Persons wishing to go to the old Fort could cross Spring Creek at a major ford and reach the Fort, four miles distant, after fording Big Jim Creek. This route actually is shorter than the north route. Hudson's Bay Company abandoned Fort Hall in 1856, after reducing its use for several years, so there was no longer any reason to visit Fort Hall.

(left) View of the slough at Old Fort Hall from near the site of the old fort. The Oregon Trail branch probably crossed this slough here, (September, 1988).

(right) Photo taken at Old Fort Hall, August 29, 1916. Ezra Meeker (old man on the left of the front row) was a pioneer who traveled the Oregon Trail in the 1850s and settled in Washington State. In 1916 he returned along the trail with a covered wagon and a team of oxen. Joe Rainey, an Indian and former U.S. Army Scout (left background) pointed out the site of the original fort, which had been lost in the marshes and meanders of the Fort Hall Bottoms.

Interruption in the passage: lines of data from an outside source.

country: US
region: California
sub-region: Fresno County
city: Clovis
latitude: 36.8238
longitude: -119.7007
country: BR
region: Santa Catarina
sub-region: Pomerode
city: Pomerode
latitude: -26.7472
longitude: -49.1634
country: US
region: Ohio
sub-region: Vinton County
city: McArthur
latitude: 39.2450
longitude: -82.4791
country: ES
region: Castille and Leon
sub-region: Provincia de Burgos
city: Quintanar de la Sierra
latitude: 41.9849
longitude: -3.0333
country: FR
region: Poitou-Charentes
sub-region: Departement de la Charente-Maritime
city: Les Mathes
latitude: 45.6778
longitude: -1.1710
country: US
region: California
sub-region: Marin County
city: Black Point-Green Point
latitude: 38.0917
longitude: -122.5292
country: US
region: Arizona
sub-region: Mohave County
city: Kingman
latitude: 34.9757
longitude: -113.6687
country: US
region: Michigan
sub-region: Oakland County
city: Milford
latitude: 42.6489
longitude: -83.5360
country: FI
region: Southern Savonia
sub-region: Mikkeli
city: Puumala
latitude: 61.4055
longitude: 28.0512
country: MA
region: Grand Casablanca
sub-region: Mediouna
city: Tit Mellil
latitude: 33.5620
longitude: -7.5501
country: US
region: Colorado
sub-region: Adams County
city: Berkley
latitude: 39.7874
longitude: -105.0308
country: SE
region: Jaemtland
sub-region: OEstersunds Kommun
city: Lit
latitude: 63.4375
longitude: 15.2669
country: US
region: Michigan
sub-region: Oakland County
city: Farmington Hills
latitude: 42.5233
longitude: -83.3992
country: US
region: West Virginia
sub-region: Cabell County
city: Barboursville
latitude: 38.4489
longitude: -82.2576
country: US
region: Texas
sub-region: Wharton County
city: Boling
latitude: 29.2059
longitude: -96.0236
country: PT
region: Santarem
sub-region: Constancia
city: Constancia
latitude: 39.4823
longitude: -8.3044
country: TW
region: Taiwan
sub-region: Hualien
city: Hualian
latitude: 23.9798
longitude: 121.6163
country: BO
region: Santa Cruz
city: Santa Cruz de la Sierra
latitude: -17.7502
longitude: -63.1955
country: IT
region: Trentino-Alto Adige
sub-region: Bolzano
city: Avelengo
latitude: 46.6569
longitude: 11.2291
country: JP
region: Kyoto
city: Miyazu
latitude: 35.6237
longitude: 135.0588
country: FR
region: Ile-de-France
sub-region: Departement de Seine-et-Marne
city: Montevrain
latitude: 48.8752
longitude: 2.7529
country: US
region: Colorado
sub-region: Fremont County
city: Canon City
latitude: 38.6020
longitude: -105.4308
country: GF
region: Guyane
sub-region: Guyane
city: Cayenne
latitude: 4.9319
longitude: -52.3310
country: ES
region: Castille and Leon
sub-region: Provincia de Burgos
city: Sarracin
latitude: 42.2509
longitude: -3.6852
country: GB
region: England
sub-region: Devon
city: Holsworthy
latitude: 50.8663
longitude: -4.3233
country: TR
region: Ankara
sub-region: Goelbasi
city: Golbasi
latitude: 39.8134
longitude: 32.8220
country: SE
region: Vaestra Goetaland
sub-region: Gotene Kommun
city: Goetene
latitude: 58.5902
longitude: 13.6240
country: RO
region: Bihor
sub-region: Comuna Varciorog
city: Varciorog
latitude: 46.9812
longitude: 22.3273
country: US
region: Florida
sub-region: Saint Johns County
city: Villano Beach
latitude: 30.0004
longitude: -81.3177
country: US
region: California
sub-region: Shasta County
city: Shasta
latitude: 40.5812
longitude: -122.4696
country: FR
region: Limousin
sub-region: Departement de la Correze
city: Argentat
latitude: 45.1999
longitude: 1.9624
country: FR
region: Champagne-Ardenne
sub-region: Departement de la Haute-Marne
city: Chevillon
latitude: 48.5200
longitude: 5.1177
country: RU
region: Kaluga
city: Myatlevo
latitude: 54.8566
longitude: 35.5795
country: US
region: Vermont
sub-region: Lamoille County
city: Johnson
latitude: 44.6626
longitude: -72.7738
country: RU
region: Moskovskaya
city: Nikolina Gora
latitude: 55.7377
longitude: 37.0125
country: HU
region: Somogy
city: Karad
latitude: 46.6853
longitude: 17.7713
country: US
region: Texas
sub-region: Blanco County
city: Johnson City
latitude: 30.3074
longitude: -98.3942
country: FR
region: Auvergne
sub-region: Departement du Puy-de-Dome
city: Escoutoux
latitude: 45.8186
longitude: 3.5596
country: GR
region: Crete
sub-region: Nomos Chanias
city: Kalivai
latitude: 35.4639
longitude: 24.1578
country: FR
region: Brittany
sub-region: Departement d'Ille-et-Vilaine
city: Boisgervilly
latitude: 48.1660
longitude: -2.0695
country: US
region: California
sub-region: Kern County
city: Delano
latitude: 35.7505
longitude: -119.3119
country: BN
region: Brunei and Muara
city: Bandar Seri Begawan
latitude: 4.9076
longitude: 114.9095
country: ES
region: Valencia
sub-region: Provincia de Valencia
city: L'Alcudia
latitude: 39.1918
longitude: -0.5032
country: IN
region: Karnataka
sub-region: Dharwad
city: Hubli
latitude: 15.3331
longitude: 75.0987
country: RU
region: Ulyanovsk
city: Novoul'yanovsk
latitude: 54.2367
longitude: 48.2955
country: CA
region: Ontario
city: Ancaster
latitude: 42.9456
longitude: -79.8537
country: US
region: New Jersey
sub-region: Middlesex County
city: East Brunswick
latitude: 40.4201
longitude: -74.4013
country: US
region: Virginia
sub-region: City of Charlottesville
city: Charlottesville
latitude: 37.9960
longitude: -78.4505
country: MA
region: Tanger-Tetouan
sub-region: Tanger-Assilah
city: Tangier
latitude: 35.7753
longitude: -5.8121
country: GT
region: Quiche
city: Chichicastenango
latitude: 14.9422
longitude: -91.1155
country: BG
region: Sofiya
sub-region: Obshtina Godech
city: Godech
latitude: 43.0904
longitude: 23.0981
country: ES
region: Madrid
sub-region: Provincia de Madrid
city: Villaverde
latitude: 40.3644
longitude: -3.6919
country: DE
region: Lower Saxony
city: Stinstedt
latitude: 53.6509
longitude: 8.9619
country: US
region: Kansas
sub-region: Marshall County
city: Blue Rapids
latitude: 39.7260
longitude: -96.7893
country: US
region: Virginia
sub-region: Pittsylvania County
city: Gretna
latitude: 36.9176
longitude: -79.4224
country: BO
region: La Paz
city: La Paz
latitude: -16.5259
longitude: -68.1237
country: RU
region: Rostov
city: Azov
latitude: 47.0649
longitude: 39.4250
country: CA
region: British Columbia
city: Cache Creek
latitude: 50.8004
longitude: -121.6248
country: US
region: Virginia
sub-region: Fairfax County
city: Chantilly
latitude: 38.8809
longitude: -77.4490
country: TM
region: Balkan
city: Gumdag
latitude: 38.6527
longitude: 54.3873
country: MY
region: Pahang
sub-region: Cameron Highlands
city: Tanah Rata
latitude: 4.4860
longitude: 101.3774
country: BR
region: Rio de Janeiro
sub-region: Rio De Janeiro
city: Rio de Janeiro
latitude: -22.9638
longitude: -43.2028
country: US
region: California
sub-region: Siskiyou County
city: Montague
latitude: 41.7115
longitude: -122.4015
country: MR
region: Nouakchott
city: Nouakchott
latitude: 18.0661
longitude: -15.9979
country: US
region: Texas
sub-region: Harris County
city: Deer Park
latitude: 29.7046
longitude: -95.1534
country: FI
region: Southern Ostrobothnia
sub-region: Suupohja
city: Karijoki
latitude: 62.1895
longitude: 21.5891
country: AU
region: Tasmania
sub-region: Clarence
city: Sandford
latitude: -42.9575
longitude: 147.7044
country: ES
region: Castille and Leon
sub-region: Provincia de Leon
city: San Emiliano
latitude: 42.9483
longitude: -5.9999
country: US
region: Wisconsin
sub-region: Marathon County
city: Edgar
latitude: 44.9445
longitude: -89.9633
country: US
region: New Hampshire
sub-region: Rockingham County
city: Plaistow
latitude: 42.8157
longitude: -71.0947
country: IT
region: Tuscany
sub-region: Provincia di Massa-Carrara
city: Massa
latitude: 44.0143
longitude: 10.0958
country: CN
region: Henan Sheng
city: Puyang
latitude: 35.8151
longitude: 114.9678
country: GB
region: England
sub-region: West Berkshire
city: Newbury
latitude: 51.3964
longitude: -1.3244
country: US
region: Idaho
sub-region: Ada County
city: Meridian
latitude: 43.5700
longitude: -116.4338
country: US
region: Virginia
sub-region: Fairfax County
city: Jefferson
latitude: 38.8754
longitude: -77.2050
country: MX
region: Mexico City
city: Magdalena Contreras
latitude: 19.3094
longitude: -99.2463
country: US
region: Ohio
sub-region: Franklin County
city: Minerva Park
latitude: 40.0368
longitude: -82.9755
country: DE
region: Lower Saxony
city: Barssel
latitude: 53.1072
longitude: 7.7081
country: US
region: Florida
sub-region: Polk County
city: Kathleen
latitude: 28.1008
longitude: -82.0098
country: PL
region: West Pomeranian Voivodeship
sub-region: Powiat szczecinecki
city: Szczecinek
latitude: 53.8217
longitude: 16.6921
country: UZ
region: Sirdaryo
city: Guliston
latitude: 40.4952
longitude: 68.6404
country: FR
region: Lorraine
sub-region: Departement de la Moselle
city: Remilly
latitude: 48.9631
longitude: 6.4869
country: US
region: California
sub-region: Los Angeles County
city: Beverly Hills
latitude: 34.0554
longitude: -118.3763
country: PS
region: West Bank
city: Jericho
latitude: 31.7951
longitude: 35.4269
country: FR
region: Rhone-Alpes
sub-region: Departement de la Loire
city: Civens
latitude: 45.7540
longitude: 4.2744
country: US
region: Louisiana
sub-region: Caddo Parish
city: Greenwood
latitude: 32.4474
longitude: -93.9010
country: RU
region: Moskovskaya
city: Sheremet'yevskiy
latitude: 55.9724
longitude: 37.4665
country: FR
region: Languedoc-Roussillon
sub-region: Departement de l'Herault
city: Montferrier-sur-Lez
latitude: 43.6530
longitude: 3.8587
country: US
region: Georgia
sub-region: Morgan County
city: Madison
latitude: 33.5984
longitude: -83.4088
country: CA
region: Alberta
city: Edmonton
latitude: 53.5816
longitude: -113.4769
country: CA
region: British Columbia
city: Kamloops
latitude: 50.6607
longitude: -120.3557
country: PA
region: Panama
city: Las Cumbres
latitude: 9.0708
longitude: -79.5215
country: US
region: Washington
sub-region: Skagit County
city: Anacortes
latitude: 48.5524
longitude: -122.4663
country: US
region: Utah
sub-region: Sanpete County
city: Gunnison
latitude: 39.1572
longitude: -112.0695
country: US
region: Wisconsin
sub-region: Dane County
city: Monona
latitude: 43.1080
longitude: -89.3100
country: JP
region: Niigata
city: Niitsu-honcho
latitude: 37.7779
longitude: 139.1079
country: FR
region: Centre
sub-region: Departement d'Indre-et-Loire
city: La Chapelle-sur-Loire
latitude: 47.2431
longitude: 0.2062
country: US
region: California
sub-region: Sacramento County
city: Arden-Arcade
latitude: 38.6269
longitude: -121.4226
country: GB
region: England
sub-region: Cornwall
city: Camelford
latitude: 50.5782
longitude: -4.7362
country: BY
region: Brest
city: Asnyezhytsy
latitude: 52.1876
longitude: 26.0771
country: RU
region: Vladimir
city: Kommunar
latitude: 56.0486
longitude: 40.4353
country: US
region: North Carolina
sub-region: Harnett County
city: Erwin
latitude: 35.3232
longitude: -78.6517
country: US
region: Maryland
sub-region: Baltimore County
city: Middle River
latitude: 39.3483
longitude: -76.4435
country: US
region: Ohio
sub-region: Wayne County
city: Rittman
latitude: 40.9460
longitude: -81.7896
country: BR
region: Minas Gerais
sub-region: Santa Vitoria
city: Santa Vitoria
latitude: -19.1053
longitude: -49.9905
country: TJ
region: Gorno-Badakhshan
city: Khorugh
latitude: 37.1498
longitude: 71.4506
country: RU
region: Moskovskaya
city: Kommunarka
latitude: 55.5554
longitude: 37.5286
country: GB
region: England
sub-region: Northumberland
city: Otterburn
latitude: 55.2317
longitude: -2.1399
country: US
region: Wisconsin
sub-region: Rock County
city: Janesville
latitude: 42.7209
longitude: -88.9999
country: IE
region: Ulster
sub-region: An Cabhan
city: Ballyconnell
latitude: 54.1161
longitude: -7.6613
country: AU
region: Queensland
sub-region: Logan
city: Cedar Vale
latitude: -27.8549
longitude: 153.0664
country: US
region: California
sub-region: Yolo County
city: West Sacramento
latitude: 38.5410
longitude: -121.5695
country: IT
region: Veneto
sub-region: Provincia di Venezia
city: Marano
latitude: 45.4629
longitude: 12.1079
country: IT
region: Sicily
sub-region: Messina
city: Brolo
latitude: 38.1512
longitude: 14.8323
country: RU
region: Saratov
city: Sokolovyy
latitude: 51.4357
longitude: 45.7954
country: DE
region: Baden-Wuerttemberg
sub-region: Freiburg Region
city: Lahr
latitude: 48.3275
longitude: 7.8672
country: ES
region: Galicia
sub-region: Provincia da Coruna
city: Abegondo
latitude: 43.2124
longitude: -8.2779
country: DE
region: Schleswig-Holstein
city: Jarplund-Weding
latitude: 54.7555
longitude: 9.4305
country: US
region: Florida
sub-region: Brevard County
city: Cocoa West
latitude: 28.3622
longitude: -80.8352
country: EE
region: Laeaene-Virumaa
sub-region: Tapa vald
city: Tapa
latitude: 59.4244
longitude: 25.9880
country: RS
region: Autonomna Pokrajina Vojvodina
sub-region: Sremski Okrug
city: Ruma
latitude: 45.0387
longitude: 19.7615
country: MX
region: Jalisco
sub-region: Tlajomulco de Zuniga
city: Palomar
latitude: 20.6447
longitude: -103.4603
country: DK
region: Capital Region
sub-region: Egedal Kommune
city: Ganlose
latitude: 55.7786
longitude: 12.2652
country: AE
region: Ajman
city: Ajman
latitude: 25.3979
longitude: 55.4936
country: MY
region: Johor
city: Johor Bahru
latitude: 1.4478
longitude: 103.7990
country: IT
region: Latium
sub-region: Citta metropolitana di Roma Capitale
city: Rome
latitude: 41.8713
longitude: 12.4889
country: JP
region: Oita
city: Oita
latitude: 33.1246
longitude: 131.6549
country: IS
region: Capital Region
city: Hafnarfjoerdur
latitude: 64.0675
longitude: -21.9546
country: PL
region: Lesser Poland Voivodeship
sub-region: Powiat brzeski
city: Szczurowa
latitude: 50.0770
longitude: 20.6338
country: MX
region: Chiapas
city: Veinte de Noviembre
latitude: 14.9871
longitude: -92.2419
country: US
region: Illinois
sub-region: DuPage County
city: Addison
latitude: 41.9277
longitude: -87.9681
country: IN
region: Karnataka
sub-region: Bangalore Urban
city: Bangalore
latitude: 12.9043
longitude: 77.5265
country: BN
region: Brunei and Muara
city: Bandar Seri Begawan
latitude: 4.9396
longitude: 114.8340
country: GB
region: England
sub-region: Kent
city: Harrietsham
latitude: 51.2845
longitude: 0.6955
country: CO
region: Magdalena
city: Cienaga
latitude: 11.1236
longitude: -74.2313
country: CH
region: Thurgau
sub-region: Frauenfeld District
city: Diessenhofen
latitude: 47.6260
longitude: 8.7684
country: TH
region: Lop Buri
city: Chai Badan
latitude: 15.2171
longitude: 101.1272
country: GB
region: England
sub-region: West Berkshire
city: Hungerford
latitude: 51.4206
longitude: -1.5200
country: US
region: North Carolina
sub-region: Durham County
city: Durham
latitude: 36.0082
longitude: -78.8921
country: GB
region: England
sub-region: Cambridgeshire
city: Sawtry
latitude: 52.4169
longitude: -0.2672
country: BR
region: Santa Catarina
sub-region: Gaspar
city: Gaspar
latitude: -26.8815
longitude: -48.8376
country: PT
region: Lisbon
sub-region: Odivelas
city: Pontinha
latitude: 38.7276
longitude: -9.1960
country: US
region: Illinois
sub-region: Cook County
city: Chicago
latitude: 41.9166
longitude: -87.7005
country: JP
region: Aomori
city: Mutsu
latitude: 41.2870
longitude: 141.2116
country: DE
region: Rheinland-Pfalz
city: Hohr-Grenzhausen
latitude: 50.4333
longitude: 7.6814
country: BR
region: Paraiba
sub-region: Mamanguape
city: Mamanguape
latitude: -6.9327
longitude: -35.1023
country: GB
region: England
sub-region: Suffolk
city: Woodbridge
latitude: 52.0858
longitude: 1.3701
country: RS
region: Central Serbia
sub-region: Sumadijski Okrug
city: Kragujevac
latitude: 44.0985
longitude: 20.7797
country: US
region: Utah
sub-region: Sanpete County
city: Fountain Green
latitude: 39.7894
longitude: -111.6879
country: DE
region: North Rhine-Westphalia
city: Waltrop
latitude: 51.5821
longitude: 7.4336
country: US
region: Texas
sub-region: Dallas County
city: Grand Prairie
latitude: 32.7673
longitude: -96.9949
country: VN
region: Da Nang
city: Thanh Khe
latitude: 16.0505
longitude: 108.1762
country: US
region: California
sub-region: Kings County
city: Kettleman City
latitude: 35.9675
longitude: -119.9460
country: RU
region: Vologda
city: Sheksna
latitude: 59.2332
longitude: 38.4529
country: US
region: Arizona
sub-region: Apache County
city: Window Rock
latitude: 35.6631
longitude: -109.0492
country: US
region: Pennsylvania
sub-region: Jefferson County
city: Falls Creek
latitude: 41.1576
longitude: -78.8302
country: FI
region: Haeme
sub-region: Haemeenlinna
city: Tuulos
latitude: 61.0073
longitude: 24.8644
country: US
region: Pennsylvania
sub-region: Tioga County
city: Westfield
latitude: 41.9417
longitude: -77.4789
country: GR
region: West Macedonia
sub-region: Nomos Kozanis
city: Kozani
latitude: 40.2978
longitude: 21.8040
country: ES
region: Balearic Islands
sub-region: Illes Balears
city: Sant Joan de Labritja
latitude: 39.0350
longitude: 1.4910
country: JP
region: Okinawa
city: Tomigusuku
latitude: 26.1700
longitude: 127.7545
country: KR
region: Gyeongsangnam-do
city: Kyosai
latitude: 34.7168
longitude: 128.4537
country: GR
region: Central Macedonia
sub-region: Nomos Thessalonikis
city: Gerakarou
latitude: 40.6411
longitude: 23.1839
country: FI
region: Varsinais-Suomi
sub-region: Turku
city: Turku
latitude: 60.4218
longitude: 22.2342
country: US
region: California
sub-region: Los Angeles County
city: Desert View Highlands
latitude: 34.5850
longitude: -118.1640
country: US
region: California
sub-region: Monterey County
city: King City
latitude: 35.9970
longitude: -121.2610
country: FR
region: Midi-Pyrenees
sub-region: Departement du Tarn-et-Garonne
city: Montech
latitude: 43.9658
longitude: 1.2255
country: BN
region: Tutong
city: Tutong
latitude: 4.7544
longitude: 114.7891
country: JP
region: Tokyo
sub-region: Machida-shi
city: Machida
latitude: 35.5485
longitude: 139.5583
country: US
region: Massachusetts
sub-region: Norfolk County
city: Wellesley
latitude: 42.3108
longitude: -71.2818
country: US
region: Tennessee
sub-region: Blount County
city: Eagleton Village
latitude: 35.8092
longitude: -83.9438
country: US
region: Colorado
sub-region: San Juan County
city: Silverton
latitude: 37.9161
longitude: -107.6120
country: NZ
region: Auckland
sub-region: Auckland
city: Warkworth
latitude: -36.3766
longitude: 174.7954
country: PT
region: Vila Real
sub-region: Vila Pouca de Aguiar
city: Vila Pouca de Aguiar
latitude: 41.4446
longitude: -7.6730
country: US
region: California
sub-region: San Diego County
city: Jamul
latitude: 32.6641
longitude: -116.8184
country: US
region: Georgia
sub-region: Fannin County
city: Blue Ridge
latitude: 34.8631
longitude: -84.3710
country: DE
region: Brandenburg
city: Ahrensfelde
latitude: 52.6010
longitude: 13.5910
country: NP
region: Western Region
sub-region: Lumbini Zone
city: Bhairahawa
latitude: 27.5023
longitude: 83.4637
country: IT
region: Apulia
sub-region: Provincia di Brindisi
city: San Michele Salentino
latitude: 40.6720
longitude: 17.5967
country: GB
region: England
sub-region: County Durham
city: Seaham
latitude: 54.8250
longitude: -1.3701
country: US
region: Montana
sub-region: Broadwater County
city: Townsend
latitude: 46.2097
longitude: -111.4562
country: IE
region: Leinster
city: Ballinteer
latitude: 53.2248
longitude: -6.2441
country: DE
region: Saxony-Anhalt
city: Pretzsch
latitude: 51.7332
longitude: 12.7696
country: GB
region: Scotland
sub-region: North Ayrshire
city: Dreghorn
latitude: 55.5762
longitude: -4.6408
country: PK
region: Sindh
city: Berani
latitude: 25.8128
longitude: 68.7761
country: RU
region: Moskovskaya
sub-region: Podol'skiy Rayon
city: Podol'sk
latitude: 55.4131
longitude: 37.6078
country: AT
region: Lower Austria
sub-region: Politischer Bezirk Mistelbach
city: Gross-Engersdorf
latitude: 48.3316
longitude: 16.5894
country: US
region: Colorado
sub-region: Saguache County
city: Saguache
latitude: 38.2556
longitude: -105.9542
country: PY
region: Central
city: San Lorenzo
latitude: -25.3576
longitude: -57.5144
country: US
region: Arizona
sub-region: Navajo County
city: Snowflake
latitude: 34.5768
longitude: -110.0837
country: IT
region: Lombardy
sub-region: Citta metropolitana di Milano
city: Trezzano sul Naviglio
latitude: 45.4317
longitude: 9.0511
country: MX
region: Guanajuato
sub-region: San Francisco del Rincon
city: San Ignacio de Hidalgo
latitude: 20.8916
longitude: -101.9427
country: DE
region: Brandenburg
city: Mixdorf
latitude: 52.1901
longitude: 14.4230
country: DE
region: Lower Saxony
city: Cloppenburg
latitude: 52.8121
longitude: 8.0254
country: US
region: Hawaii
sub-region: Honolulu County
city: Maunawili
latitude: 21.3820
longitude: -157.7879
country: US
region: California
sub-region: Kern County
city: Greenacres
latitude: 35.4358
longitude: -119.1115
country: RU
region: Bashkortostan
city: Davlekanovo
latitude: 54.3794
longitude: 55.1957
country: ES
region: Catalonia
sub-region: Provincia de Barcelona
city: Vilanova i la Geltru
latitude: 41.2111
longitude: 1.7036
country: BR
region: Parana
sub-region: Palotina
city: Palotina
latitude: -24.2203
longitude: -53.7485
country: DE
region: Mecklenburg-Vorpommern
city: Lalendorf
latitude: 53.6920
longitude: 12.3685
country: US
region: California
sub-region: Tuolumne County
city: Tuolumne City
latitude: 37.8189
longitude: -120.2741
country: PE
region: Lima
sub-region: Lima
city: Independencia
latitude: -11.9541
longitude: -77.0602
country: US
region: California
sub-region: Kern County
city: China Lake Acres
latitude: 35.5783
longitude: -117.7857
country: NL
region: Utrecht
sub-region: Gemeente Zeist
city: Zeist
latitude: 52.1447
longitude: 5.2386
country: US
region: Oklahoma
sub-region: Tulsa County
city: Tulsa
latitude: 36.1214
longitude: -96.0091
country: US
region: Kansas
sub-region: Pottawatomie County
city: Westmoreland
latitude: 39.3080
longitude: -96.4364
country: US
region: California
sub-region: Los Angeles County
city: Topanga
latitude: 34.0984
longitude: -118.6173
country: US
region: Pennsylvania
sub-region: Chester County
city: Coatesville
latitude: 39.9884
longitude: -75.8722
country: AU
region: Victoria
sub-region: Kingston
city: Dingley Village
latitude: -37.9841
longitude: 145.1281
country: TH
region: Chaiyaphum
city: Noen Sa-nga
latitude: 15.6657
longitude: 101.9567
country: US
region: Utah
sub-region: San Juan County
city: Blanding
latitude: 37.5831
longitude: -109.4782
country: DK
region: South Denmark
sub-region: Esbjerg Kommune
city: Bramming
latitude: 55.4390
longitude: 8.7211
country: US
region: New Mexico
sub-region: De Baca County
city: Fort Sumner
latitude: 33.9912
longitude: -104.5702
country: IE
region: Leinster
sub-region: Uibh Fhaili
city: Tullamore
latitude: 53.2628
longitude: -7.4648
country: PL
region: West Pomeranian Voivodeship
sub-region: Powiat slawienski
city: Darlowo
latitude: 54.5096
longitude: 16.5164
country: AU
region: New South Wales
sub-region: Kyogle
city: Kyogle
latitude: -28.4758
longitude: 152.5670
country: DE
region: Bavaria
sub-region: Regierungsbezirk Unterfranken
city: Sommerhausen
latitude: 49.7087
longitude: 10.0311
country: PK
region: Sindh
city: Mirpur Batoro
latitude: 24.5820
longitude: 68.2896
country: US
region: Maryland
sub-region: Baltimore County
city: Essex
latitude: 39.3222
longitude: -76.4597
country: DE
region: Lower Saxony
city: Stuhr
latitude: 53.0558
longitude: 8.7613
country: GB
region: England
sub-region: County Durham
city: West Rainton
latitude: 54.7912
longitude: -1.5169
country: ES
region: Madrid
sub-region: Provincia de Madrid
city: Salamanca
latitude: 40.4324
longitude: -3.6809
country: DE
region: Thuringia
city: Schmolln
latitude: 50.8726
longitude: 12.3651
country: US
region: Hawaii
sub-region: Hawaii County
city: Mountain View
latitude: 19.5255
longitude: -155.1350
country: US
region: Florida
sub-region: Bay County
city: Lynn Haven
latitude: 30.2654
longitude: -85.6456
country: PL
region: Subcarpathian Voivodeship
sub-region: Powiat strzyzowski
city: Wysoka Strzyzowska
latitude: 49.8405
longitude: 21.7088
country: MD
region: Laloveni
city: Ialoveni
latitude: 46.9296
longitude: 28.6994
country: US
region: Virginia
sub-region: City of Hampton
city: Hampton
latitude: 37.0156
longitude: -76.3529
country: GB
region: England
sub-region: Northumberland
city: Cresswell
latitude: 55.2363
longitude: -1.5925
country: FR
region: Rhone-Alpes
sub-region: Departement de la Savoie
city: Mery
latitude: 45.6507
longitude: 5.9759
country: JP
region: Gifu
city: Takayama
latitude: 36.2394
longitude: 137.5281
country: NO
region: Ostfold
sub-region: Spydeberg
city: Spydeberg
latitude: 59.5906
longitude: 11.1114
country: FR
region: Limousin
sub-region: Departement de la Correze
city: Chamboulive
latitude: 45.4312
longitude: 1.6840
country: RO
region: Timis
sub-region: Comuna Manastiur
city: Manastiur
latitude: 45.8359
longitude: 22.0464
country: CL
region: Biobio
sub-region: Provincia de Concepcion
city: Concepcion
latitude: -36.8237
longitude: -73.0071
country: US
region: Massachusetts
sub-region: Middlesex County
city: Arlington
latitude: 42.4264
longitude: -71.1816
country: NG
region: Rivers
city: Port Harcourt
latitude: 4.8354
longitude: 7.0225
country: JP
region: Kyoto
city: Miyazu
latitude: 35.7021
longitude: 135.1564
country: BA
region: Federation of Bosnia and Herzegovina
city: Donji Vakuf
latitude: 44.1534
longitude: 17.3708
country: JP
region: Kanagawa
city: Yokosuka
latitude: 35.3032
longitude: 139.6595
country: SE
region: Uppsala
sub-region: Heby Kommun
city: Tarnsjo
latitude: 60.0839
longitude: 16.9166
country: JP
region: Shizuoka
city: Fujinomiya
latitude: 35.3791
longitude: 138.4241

Dr. Minnie Howard and her husband Dr. W. Howard (behind and to her left) were champions of preservation of Oregon Trail and Pocatello history. They were both medical doctors and had four sons who became doctors. Howard Mountain, the volcanic hill northwest of the city, is named for the family. As this picture suggests, Dr. Minnie was not known for frivolity. Minnie Howard Collection, Idaho State University Library.